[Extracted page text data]

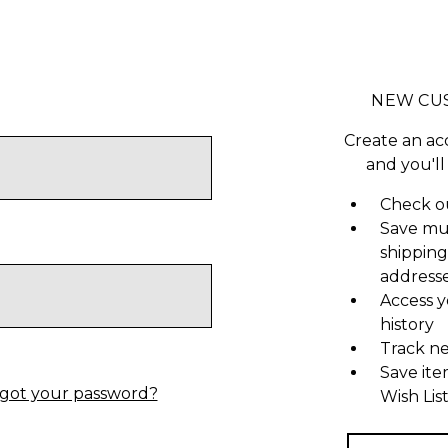
NEW CU
Create an ac
and you'll
Check ou
Save mu
shipping
address
Access y
history
Track n
Save ite
got your password?
Wish Lis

■ GOAL OF THE EXERCISE:
Copy every record above exactly, leaving out the pictures.

■ YOUR SOLUTION:
NEW CU
Create an ac
and you'll
Check ou
Save mu
shipping
address
Access y
history
Track n
Save ite
got your password?
Wish Lis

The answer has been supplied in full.